**WHAT THE EXERCISE ASKS:**
Locate the line that contains "soap bottle: none" in the entries below, then repeat it and every following line through the line that contains "smartphone: none [1345,1104,1471,1142]", exactly, and no others.

**DATASET RECORDS:**

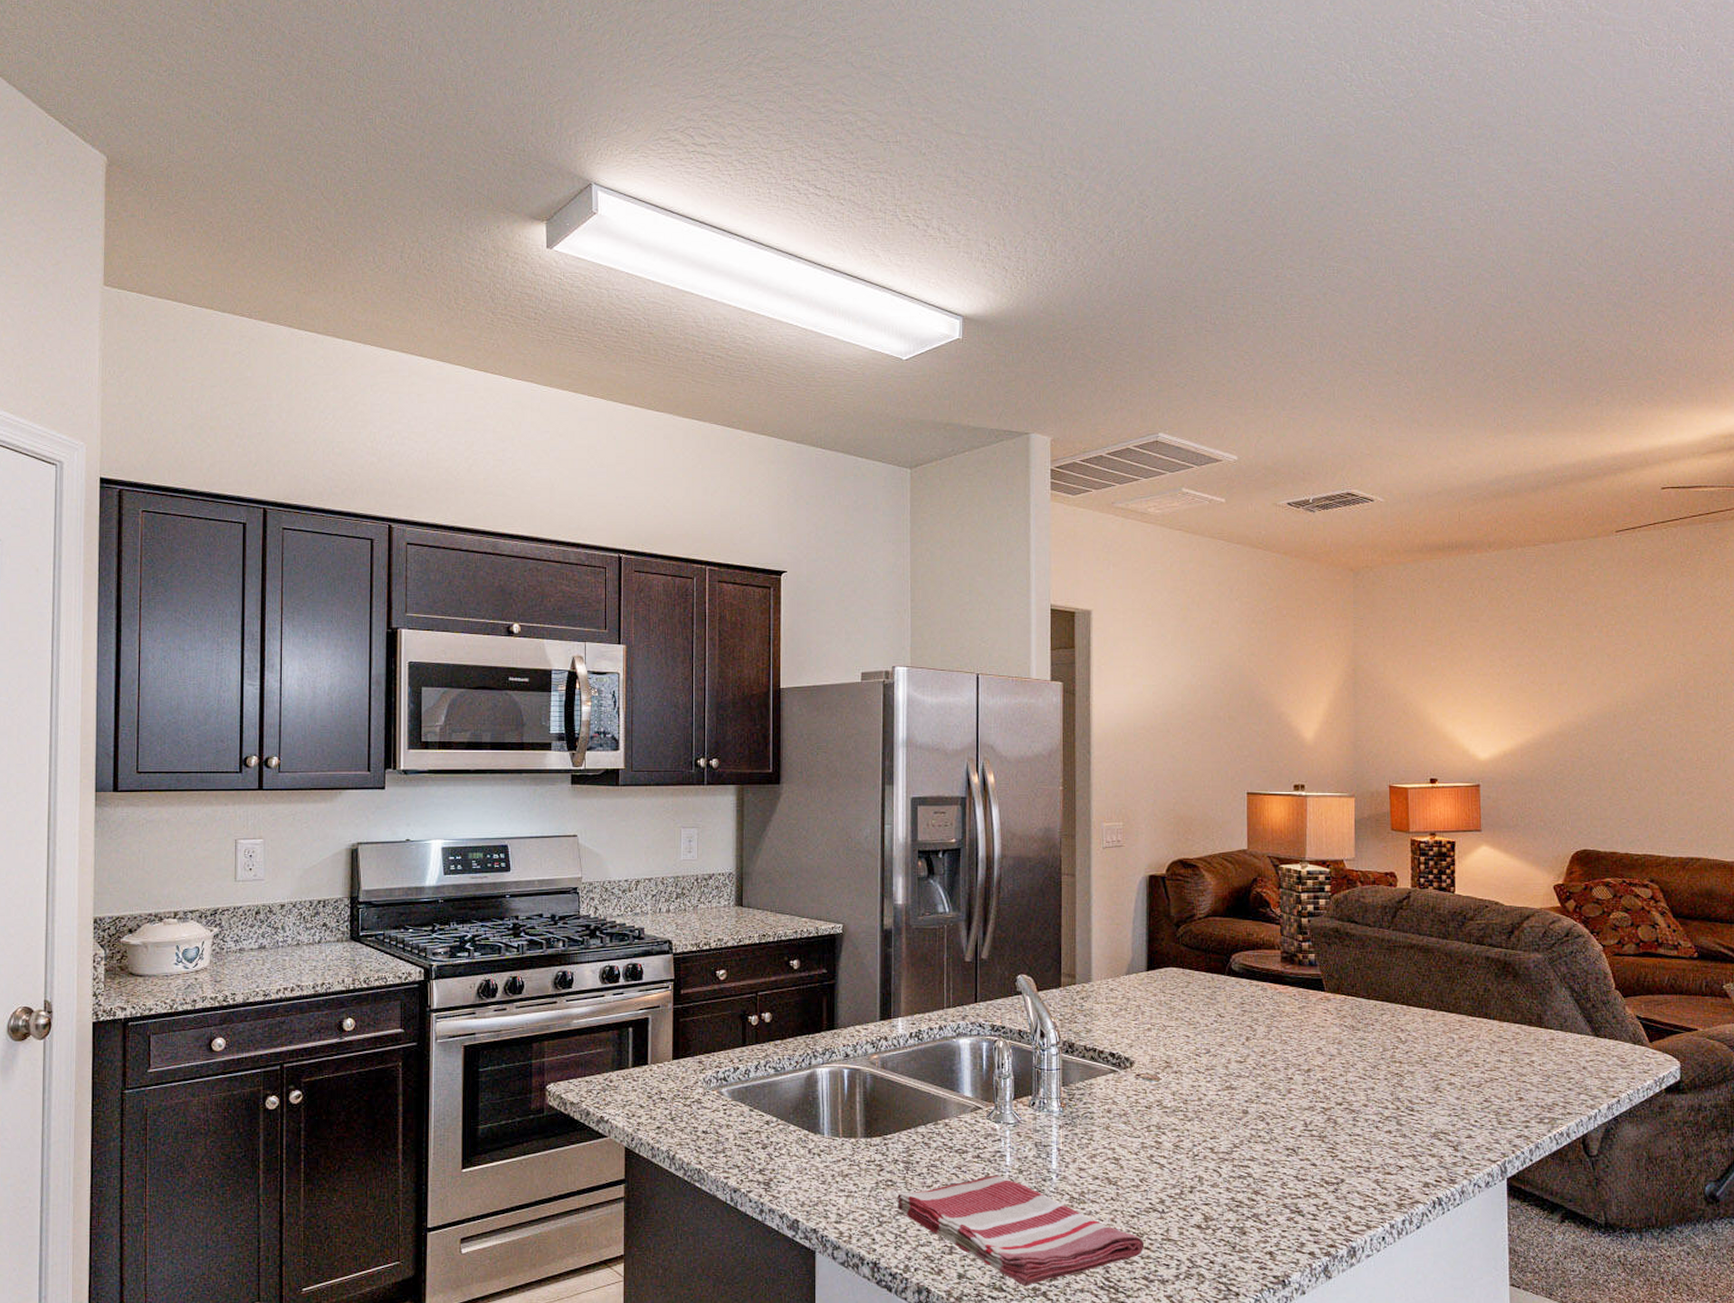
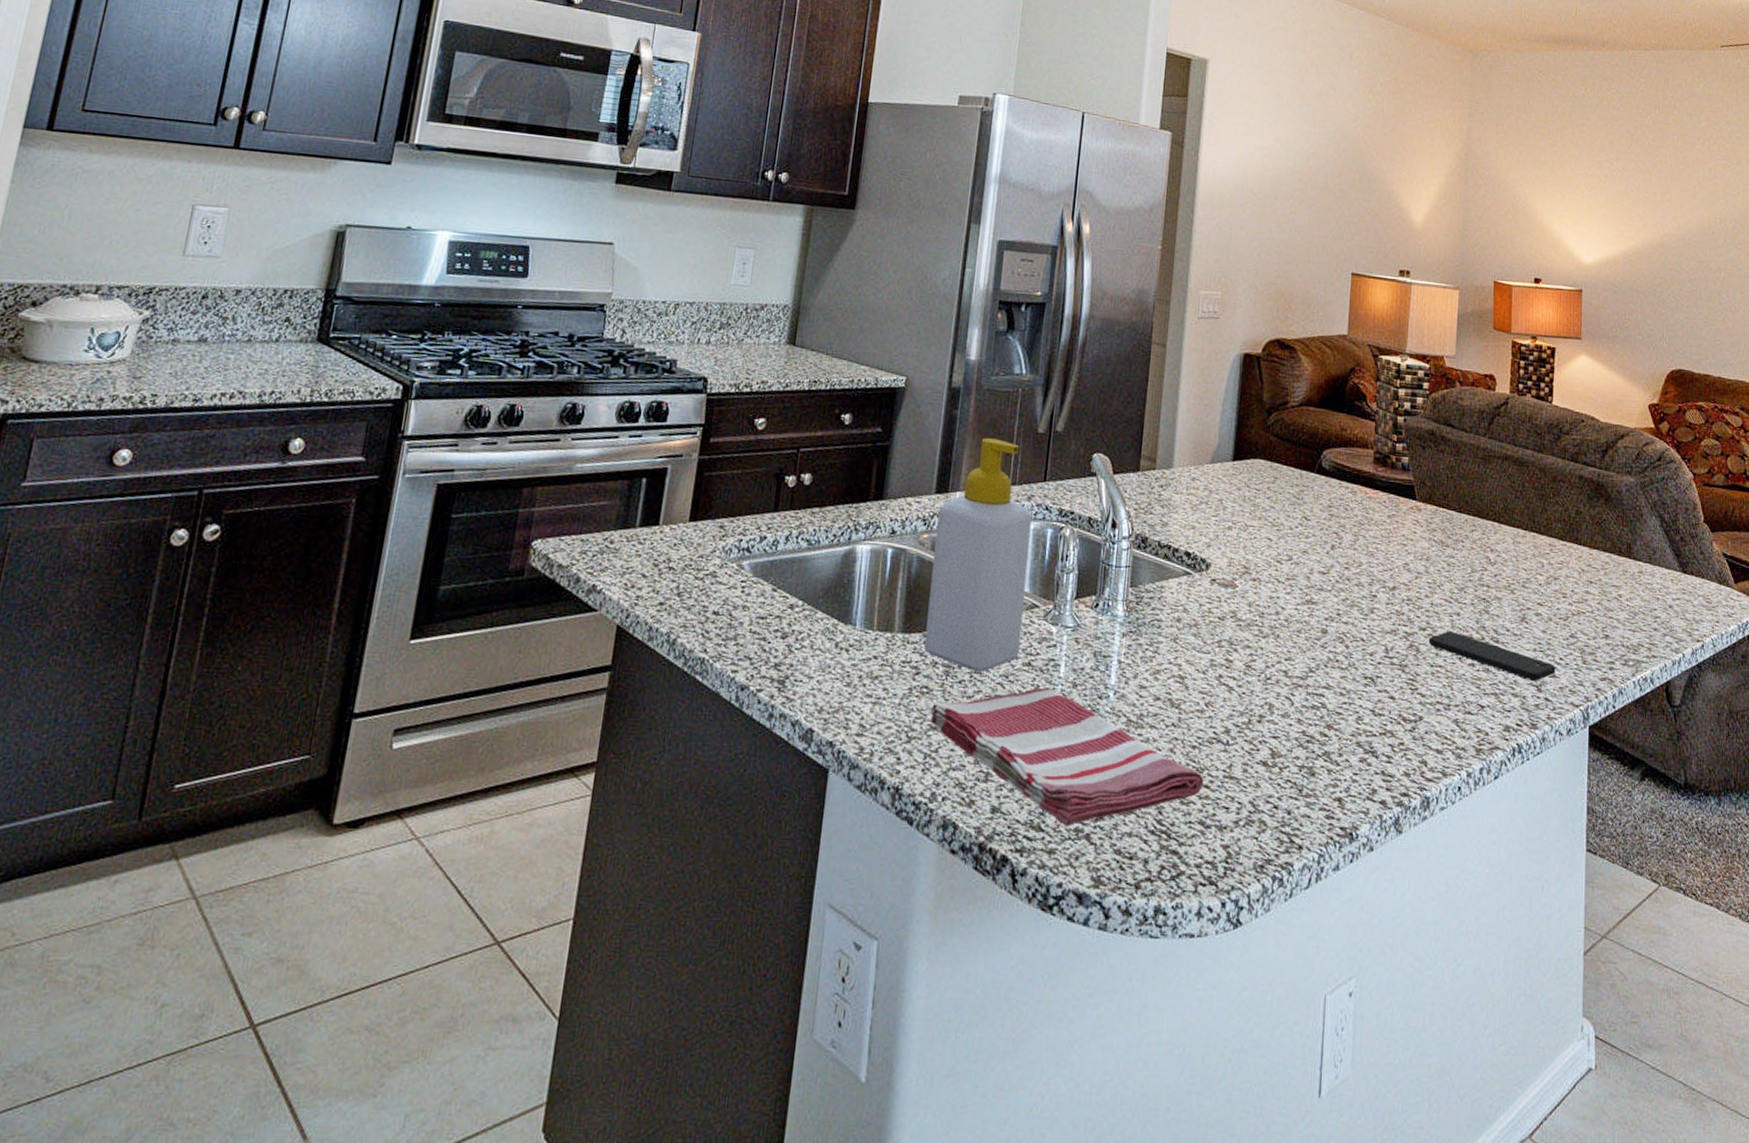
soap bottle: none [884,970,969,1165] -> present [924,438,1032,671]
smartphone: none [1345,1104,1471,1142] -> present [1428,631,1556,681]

* * *

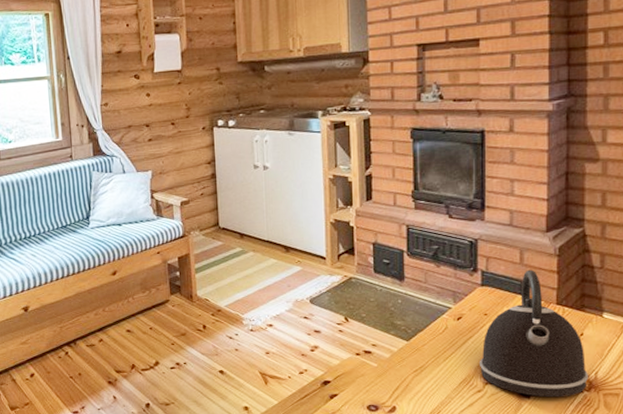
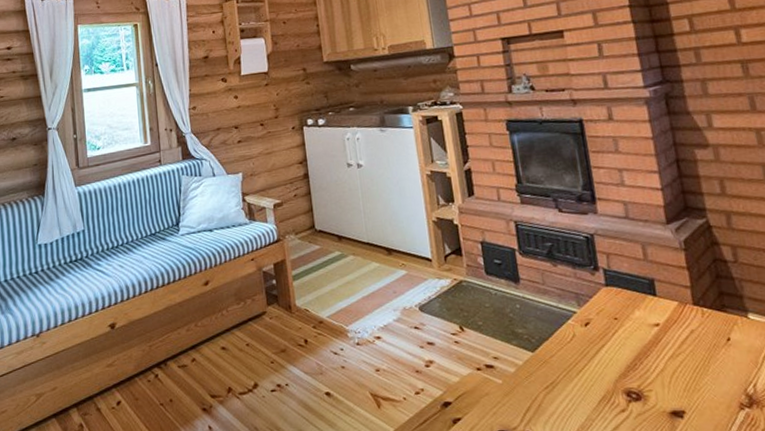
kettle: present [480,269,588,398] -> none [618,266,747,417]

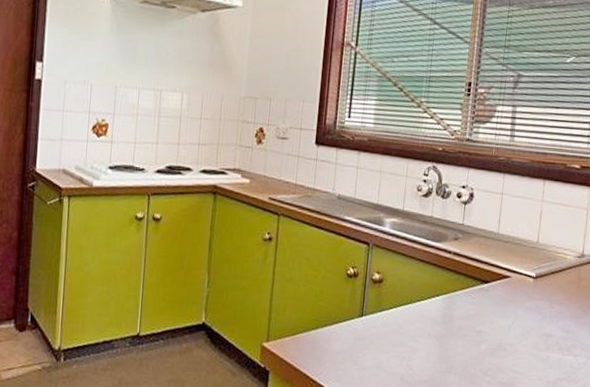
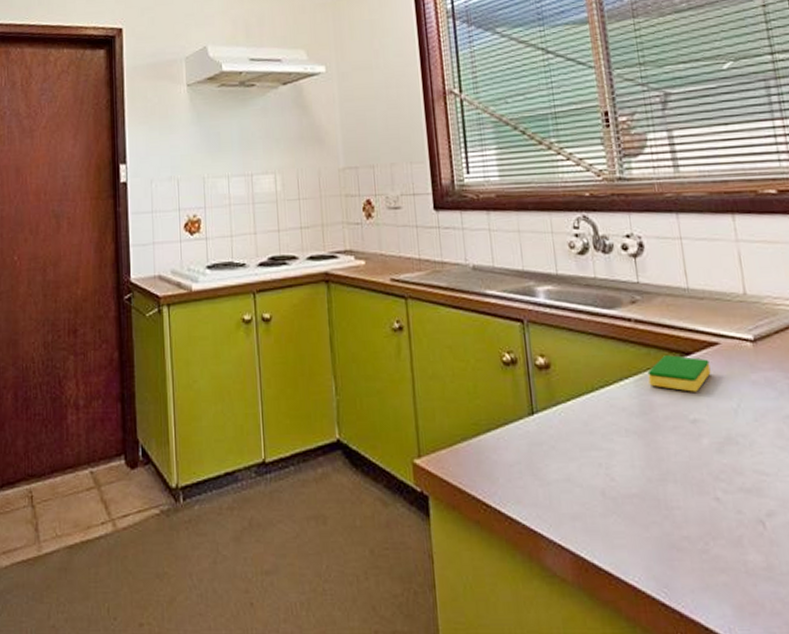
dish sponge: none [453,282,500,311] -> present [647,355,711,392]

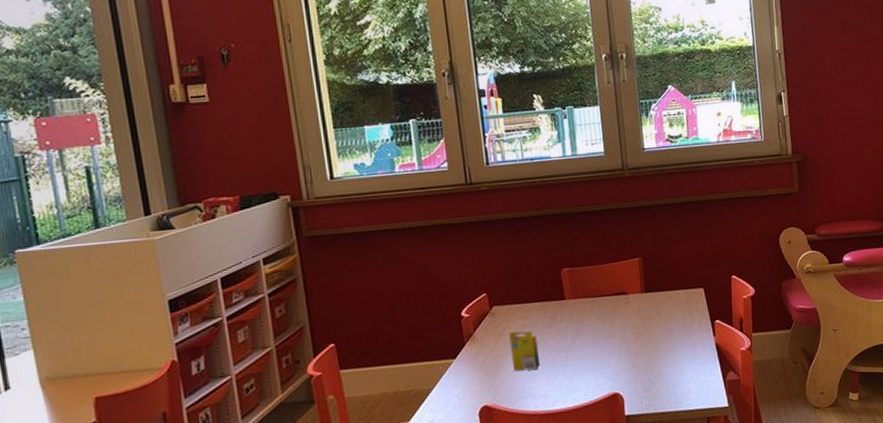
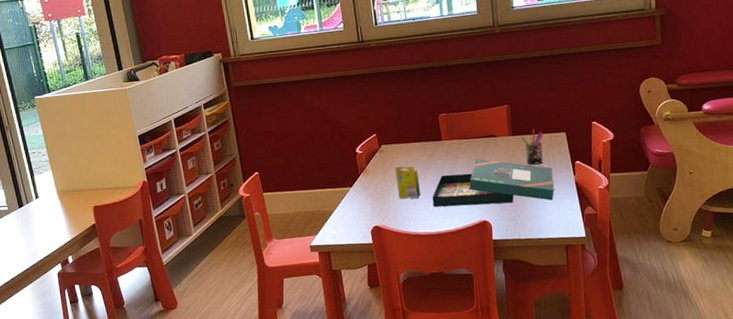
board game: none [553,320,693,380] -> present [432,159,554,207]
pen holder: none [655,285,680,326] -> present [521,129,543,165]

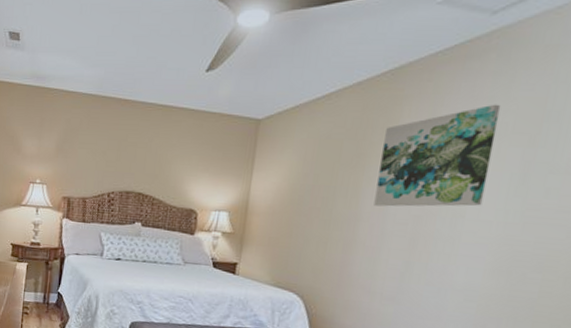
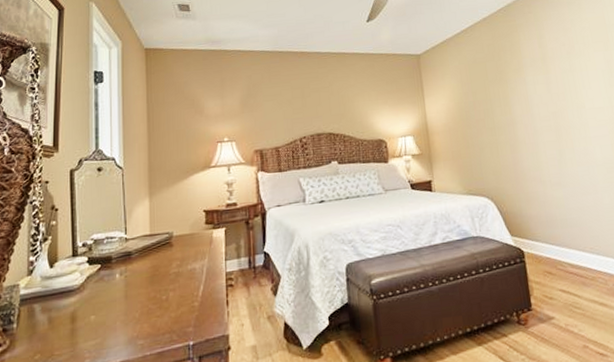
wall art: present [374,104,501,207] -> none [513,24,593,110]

**EXERCISE ANSWER:**
soap bottle: none [884,970,969,1165] -> present [924,438,1032,671]
smartphone: none [1345,1104,1471,1142] -> present [1428,631,1556,681]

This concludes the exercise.